A: Your employer is out of order and there is no need for you to sign the contract in order to obtain payment of the amount due to you. Indeed, subject to seeing the contract concerned, I would not advise you to do so, since it may contain terms which would rebound adversely upon you.
There is no doubt at all that, since you worked in the job for three months, you are entitled to be paid in full for the period of your employment, whether you had a written contract signed by both parties or not. You were obviously working with your employer's full knowledge and consent on the basis of an oral contract of some kind.

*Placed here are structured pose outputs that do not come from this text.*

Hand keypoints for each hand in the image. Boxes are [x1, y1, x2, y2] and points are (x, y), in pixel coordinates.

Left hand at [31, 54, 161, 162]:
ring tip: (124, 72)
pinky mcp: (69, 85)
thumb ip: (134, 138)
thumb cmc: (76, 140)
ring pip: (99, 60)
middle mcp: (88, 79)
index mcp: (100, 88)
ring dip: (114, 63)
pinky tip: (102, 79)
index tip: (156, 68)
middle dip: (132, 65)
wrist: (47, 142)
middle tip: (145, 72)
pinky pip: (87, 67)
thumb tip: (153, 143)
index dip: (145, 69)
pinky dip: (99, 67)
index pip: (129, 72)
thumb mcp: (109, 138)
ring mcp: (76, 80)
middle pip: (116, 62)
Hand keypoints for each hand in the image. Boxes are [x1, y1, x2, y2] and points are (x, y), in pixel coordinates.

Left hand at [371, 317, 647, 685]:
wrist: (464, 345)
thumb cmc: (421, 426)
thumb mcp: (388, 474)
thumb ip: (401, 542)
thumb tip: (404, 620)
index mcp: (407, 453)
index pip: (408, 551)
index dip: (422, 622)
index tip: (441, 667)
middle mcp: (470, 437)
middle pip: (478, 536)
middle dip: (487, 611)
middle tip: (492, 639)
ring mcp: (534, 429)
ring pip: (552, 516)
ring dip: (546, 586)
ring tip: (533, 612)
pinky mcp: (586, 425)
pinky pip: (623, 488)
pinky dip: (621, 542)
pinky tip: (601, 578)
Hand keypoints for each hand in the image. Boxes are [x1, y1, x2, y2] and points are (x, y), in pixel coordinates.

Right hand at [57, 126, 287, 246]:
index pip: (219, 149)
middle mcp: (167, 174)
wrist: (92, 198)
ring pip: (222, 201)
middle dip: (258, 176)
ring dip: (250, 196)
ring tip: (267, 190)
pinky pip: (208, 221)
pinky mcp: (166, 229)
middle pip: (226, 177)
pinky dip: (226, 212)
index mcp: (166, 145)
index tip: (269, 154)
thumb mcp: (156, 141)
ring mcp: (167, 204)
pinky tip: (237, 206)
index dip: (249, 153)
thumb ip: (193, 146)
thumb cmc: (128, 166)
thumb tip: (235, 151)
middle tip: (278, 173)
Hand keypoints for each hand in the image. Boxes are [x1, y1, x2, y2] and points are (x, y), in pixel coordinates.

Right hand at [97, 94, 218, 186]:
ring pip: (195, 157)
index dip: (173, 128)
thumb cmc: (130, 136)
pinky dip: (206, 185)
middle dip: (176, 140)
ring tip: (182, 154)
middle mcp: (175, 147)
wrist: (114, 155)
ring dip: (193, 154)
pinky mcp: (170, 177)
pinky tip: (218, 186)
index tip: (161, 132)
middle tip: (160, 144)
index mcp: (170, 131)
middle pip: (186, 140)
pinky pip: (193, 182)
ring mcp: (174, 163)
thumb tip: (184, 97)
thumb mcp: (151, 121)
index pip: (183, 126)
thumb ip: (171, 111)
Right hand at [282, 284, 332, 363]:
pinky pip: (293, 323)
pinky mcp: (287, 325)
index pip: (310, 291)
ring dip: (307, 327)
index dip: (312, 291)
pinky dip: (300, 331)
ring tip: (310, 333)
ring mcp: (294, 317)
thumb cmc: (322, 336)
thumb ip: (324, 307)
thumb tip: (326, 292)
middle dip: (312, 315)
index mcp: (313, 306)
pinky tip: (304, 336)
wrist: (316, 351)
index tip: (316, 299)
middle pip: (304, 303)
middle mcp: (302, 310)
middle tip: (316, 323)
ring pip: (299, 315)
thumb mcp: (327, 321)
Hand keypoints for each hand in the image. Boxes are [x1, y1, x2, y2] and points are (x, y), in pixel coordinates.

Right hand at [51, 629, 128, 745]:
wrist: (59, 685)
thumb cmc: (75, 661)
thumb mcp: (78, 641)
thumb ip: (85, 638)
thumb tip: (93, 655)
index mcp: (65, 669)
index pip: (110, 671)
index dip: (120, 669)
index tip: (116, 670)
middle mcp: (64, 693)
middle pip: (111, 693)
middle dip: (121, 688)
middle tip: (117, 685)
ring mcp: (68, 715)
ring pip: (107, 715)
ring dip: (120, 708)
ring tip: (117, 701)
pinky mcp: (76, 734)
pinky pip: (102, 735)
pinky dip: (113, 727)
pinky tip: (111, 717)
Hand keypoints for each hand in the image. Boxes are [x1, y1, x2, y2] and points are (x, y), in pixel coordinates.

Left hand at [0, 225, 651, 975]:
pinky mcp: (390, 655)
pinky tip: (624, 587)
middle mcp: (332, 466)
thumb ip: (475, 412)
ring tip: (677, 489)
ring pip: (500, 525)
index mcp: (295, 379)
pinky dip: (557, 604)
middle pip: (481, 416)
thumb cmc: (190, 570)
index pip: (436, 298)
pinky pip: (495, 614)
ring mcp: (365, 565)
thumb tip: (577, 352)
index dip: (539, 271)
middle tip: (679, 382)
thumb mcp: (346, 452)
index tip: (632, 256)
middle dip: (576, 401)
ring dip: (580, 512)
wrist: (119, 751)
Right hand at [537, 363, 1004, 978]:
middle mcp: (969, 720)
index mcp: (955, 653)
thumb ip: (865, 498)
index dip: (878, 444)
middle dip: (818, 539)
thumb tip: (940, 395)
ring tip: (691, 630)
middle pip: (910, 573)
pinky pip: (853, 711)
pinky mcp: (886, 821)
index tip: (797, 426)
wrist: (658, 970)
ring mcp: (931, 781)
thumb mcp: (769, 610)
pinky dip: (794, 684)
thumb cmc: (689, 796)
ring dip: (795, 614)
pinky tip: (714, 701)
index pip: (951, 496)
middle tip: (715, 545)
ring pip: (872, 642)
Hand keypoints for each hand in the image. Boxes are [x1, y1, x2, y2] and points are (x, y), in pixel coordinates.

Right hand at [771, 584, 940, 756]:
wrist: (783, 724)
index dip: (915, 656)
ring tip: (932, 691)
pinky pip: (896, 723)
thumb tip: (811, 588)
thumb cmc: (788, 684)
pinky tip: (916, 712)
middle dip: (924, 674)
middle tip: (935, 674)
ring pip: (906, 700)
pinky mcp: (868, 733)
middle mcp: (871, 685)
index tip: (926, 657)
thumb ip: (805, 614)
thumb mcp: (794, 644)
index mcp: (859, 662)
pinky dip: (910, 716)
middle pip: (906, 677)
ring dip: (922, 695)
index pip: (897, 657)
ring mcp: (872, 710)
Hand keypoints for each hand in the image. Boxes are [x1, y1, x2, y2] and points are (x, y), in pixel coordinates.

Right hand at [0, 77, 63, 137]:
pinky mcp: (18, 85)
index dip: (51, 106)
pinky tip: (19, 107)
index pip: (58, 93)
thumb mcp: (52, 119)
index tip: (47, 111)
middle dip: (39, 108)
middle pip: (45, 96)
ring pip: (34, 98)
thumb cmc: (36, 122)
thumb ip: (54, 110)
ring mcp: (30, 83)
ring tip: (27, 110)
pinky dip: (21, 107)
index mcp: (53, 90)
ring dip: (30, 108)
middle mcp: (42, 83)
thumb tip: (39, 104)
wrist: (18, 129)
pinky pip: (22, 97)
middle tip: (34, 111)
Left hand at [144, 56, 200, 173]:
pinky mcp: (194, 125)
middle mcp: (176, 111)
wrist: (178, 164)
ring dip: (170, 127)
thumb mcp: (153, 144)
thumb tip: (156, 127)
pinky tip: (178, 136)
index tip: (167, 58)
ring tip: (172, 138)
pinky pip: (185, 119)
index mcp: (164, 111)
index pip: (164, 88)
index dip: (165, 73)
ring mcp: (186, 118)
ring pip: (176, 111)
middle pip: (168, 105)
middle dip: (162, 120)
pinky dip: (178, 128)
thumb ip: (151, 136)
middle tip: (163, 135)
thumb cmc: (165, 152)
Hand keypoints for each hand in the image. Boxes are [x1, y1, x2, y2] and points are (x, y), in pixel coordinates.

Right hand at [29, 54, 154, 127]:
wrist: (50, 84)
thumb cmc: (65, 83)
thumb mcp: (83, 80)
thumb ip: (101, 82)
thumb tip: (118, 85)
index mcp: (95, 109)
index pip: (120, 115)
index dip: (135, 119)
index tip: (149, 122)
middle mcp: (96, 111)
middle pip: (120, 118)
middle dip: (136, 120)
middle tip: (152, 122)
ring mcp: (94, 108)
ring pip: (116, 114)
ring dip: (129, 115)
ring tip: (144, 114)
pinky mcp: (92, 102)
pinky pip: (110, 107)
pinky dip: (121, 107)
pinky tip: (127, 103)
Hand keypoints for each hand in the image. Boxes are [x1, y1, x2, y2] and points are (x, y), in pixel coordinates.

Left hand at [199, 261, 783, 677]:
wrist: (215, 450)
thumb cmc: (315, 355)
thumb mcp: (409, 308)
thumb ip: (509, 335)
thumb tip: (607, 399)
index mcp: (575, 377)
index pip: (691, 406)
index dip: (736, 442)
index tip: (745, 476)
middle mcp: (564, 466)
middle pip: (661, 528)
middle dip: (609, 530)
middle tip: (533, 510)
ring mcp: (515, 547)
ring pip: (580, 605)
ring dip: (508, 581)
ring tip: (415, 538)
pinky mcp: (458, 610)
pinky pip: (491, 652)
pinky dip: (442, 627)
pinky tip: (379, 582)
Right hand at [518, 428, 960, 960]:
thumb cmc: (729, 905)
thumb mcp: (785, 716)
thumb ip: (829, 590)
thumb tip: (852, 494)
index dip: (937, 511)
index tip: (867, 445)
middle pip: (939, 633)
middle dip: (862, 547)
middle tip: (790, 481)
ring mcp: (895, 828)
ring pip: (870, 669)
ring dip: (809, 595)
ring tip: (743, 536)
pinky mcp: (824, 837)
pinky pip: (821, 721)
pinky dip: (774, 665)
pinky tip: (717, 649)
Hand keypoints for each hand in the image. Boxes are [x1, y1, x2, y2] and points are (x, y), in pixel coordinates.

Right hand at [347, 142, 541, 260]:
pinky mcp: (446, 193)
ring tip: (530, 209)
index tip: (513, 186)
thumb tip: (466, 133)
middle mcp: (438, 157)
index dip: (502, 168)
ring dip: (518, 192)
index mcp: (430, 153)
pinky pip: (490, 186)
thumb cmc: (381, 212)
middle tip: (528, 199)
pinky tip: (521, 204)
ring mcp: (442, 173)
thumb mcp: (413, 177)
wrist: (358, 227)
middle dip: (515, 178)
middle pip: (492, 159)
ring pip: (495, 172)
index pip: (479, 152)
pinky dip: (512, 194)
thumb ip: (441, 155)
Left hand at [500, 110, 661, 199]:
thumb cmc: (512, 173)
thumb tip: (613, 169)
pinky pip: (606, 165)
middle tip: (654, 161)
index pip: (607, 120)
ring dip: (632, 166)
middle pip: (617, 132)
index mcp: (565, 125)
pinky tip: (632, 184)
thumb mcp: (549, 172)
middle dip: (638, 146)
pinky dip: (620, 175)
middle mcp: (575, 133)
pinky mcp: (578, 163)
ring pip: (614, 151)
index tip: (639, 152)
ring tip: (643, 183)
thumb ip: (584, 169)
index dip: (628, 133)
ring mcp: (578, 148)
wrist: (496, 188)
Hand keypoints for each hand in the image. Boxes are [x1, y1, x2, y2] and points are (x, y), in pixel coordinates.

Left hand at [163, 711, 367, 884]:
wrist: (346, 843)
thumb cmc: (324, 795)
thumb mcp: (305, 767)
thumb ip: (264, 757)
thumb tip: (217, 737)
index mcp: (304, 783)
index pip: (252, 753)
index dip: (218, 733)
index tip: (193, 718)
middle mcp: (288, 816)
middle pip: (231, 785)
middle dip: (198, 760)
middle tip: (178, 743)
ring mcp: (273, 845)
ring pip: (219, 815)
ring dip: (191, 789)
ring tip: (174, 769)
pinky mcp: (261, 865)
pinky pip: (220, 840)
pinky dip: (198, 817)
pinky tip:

Whether or not your employer may have a legitimate counterclaim against you which could be offset against what he owes you for work done is open to question, and depends on a number of factors, such as, for example, whether or not you gave the correct period of notice and whether in all other respects you fulfilled your obligations under the oral contract. The terms of the oral contract are a matter of evidence and of the inference to be drawn by a court from the conduct of the respective parties and the surrounding circumstances. For example, you may have orally agreed the terms of the written contract but simply omitted to sign it, in which case the written terms would still apply. Alternatively you may have refused to sign the written terms because you objected to something contained in them, in which event a court might possibly infer from the circumstances that all the terms other than the particular ones to which you objected were agreed, and that you worked for three months on that basis.
Another possibility is that your employer may seek to withhold payment on the ground that you were incompetent or failed in some other way to carry out your duties properly, but in that case he will have to prove it on the balance of probability, and show what damage he suffered by way of counterclaim.
The best thing to do is to have your solicitor write him a letter demanding payment on threat of court proceedings in default. That will at least draw him out in respect of any potential counterclaim. Your mere failure to sign the written contract is not, of itself, sufficient excuse for withholding payment. Your employer is, of course, entitled to deduct PAYE tax and NHI contributions in the normal way.